=== Brano mostrato ===
________

In occasione del Safer Internet Day, la psicoterapeuta Margherita Spagnuolo Lobb spiega quali sono i comportamenti di un ragazzo che devono far suonare un campanello d’allarme per i genitori, perché è possibile che il figlio sia o stia per diventare un bullo

Il 9 febbraio si celebra il Safer Internet Day, Giornata mondiale per la sicurezza in Rete, per la quale quest’anno in Italia il ministero dell’Istruzione, dell’Università e della Ricerca ha lanciato una nuova campagna contro il bullismo, e il cyber bullismo in particolare. E se sempre più spesso si leggono consigli per capire se il proprio figlio è vittima del bullismo e, nel caso, come intervenire per aiutarlo, è molto meno dibattuto l’intervento dall’altra parte della “barricata”. Ci si può accorgere se il proprio figlio è, o sta diventando, un bullo? E in questo caso, a quali segnali bisogna prestare attenzione? A rispondere è Margherita Spagnuolo Lobb, psicoterapeuta e direttore dell’Istituto di Gestalt HCC Italy.

________

=== Elenco dei record ===
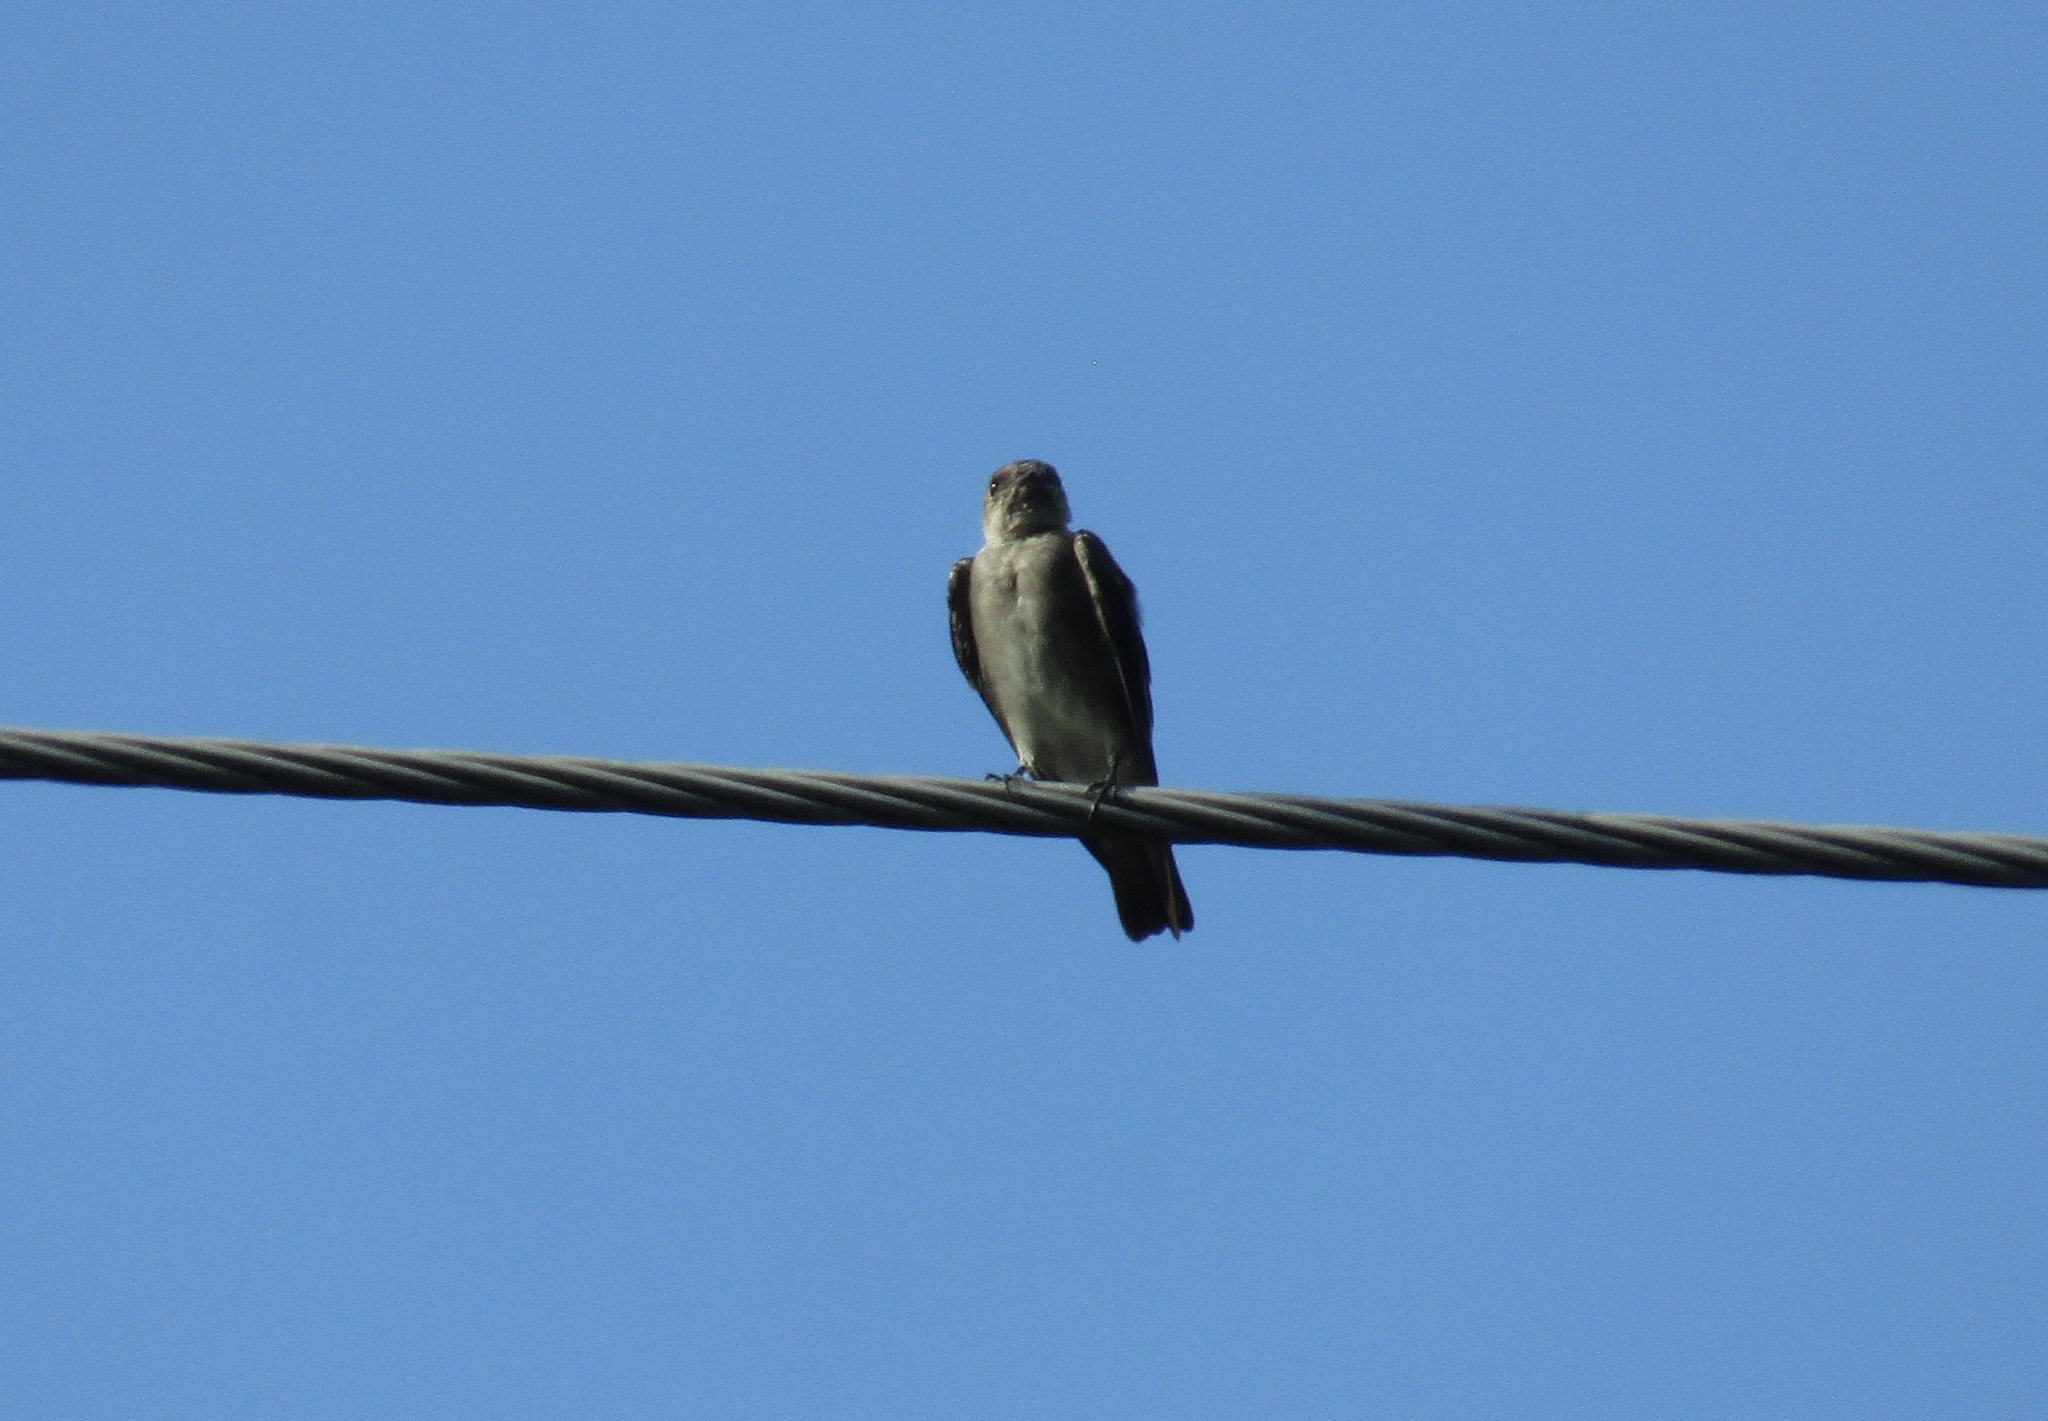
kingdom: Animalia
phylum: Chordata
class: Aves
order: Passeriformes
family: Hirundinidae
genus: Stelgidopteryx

________

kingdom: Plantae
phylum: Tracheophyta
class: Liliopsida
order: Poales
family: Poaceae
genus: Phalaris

________

=== Obiettivo ===
Per favore, riporta il brano sul bullismo partendo da "Il 9 febbraio" e terminando con "Gestalt HCC Italy.", sostituendo "campagna" con "iniziativa".

=== Risposta ===
Il 9 febbraio si celebra il Safer Internet Day, Giornata mondiale per la sicurezza in Rete, per la quale quest’anno in Italia il ministero dell’Istruzione, dell’Università e della Ricerca ha lanciato una nuova iniziativa contro il bullismo, e il cyber bullismo in particolare. E se sempre più spesso si leggono consigli per capire se il proprio figlio è vittima del bullismo e, nel caso, come intervenire per aiutarlo, è molto meno dibattuto l’intervento dall’altra parte della “barricata”. Ci si può accorgere se il proprio figlio è, o sta diventando, un bullo? E in questo caso, a quali segnali bisogna prestare attenzione? A rispondere è Margherita Spagnuolo Lobb, psicoterapeuta e direttore dell’Istituto di Gestalt HCC Italy.